Nesta esteira, em 2015 foi instalada pela Assembleia Legislativa de Mato Grosso do Sul uma Comissão Parlamentar de Inquérito (CPI) para investigar o Conselho Indigenista Missionário (CIMI). Proposta pela deputada ruralista Mara Caseiro, esta CPI foi um verdadeiro instrumento de perseguição a indigenistas e lideranças indígenas do Estado. A Justiça Federal em Campo Grande, atendendo pedido da Defensoria Pública da União, concedeu liminar suspendendo a CPI, no entanto, o Estado de Mato Grosso do Sul ingressou na demanda e recorreu ao Tribunal Regional Federal da 3º Região, que suspendeu a liminar possibilitando que a CPI prosseguisse com os trabalhos. Importante registrar que o Conselho do Povo Terena foi a organização indígena mais perseguida por esta CPI.
A luta do povo Terena é incansável. No final de 2015 foram surpreendidos pela decisão da Segunda Turma do STF que anulou a demarcação da única Terra Indígena terena demarcada após 1988, a TI Limão Verde, localizada em Aquidauana. A demarcação da TI Buriti também foi anulada pelo TRF da 3º Região e inúmeras decisões liminares têm sido prolatadas em ações de reintegração de posse contra comunidades indígenas.
Entra em cena a discussão do chamado “marco temporal” suscitado pela primeira vez no STF no julgamento do caso da Raposa Serra do Sol. A tese defendida por parte da Segunda Turma do STF é a de que o direito dos povos indígenas à posse de seus territórios tradicionais teria como condição a presença das comunidades nas terras que reivindicam na data de promulgação da Constituição, 5 de outubro de 1988.

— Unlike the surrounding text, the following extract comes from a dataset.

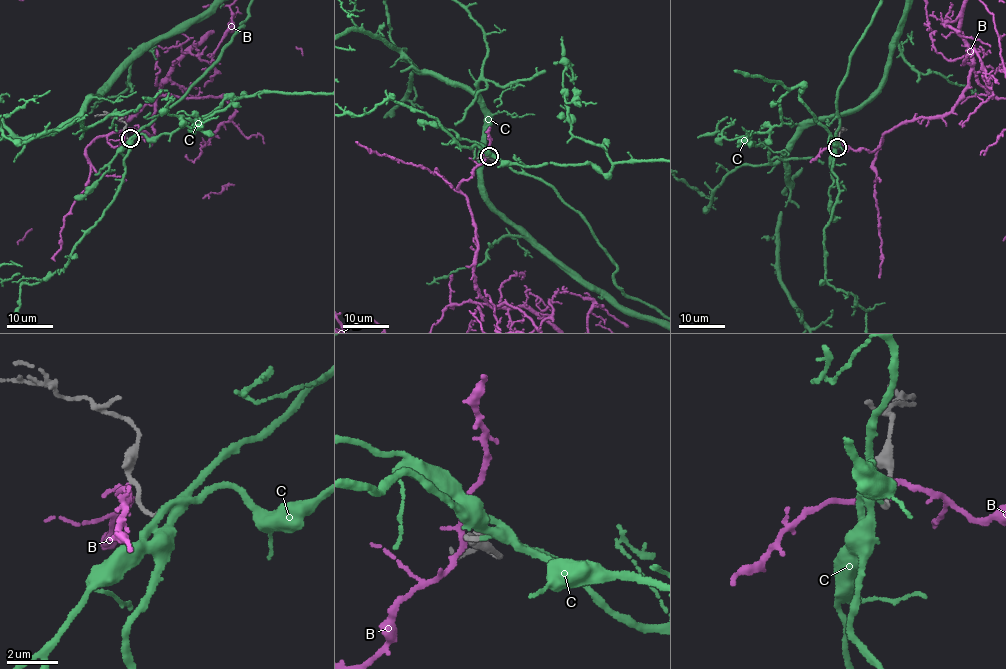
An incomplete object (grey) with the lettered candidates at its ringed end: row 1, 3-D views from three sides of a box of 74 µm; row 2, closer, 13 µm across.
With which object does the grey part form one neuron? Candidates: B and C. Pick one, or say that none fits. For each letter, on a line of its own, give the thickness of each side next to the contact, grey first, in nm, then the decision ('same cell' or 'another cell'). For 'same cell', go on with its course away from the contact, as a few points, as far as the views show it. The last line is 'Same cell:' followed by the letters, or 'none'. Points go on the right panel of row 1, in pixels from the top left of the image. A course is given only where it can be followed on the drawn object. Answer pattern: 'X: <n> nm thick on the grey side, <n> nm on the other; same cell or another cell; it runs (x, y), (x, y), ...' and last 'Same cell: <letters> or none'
B: 280 nm thick on the grey side, 240 nm on the other; another cell
C: 160 nm thick on the grey side, 140 nm on the other; same cell
Same cell: C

Outra possibilidade seria a comprovação do esbulho renitente, ou seja, a resistência das comunidades indígenas à invasão de seus territórios por meio do conflito físico ou reivindicando a posse na Justiça. Cabe salientar que os povos indígenas, o MPF e a Funai refutam esta tese inconstitucional, pois não é possível a sua aplicação no contexto de intensas violações que os povos indígenas foram alvo nesses mais de 516 anos.
Fica evidente que as decisões do poder Judiciário baseadas no marco temporal são equivocadas, já que a atual Constituição não limita os direitos originários dos povos indígenas a 5 de outubro de 1988, pelo contrário: impõe prazo para que o Estado brasileiro conclua a demarcação desses territórios. Cabe registrar que Terra Indígena e posse nativa são conceitos mais amplos que permanência física em certo espaço territorial. Na perspectiva de terra tradicionalmente ocupada por esse ou aquele povo indígena, vale dizer, prevalece toda a área necessária à reprodução física e cultural do povo.
O povo Terena tem demonstrado forte resistência em sua história imbricada às ações estatais de que foram alvo, entretanto, seguem firmes, fortalecendo-se enquanto povo indígena e gritando a palavra de ordem “Poké’exa ûti!”,“nosso território tradicional (nossa terra)”. Pronunciando essas palavras é que, nos últimos anos, as lideranças terena têm retomado territórios tradicionais e resistido no difícil caminho da luta por seus direitos.